Across decades of cooperation, the pattern is unmistakable: the CCP accepts assistance when advantageous but abandons commitments when transparency or reciprocity would constrain its interests.
The ideology behind the pattern
These repeated breaches are not isolated incidents but reflections of a deeper worldview. The CCP’s guiding ideology, Marxism-Leninism, treats politics as perpetual struggle and regards moral limits as secondary to outcomes. It teaches that history advances through conflict and that the Party’s survival justifies any means.

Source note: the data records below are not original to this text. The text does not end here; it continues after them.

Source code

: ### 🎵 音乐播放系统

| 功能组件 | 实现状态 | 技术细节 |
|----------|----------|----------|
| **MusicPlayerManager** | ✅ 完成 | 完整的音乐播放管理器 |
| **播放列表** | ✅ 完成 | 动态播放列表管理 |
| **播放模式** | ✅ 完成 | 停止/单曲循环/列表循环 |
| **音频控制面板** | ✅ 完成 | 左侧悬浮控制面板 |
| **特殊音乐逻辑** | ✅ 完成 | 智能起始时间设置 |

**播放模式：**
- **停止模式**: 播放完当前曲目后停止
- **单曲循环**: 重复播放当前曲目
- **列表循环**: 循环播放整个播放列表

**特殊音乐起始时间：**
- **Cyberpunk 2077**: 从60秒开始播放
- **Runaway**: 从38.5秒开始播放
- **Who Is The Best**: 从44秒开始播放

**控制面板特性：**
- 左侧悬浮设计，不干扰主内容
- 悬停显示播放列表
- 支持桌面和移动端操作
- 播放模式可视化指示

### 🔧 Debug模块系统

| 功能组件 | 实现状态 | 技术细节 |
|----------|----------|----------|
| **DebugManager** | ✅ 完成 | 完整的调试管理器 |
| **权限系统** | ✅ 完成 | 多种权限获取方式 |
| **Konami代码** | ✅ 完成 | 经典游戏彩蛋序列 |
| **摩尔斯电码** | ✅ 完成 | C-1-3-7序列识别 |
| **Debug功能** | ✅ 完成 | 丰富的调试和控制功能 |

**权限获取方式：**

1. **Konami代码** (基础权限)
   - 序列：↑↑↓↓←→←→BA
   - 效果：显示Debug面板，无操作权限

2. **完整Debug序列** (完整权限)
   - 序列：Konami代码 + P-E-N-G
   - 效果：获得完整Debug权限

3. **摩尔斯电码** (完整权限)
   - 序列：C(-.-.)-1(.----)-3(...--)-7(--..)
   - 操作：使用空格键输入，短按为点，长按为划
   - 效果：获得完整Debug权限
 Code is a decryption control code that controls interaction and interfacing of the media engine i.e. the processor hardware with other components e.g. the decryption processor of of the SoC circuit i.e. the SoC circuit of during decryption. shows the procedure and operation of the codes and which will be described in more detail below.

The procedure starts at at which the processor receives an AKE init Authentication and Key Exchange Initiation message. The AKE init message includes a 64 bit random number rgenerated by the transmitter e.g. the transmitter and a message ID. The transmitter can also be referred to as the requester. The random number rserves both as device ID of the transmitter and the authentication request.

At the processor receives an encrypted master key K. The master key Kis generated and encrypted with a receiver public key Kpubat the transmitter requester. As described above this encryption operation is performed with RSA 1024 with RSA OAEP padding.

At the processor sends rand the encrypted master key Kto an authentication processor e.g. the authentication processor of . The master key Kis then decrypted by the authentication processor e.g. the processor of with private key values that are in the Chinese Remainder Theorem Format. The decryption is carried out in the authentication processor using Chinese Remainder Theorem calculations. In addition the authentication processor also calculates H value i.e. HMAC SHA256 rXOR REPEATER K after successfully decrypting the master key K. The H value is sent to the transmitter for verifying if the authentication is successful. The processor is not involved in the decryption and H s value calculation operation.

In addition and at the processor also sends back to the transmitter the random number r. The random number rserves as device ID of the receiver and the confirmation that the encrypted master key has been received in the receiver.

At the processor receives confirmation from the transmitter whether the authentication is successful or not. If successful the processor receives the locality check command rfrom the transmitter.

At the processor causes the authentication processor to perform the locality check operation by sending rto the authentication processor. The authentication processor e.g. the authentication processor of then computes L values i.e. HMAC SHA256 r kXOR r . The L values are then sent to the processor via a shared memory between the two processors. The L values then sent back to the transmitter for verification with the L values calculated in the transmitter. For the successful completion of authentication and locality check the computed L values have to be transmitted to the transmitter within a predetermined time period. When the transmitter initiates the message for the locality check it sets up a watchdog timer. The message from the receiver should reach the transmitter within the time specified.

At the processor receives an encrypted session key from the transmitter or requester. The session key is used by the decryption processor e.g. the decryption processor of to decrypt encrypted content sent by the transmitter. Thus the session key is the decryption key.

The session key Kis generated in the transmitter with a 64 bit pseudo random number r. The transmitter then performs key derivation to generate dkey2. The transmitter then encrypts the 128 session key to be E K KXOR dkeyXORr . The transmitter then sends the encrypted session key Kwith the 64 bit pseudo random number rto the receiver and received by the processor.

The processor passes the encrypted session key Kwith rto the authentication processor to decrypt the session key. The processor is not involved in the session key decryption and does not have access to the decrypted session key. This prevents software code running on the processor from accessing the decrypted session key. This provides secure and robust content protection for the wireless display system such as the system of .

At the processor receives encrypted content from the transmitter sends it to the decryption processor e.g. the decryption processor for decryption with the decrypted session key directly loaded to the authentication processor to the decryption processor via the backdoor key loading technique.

In such a system, loyalty, gratitude, and even honesty become expendable. Diplomacy becomes an instrument of utility, not a bond of principle. The result is a widening gap between China’s declared commitment to “win-win cooperation” and its behavior on the world stage.
Erosion of global trust
For Ukraine, the betrayal was silence in the face of invasion. For the United States, it was the steady erosion of promises — from militarization pledges to trade and transparency. In each case, Beijing’s actions confirmed that its partnerships are rooted in calculation, not conviction.
Trust, once lost, is difficult to recover. Without credibility, treaties become fragile and alliances shallow. The CCP’s record of opportunistic diplomacy may have yielded short-term strategic gains, but it has also sown long-term suspicion.
As history repeatedly shows, a nation that values advantage over integrity may rise swiftly — but stands alone when the test of conscience comes.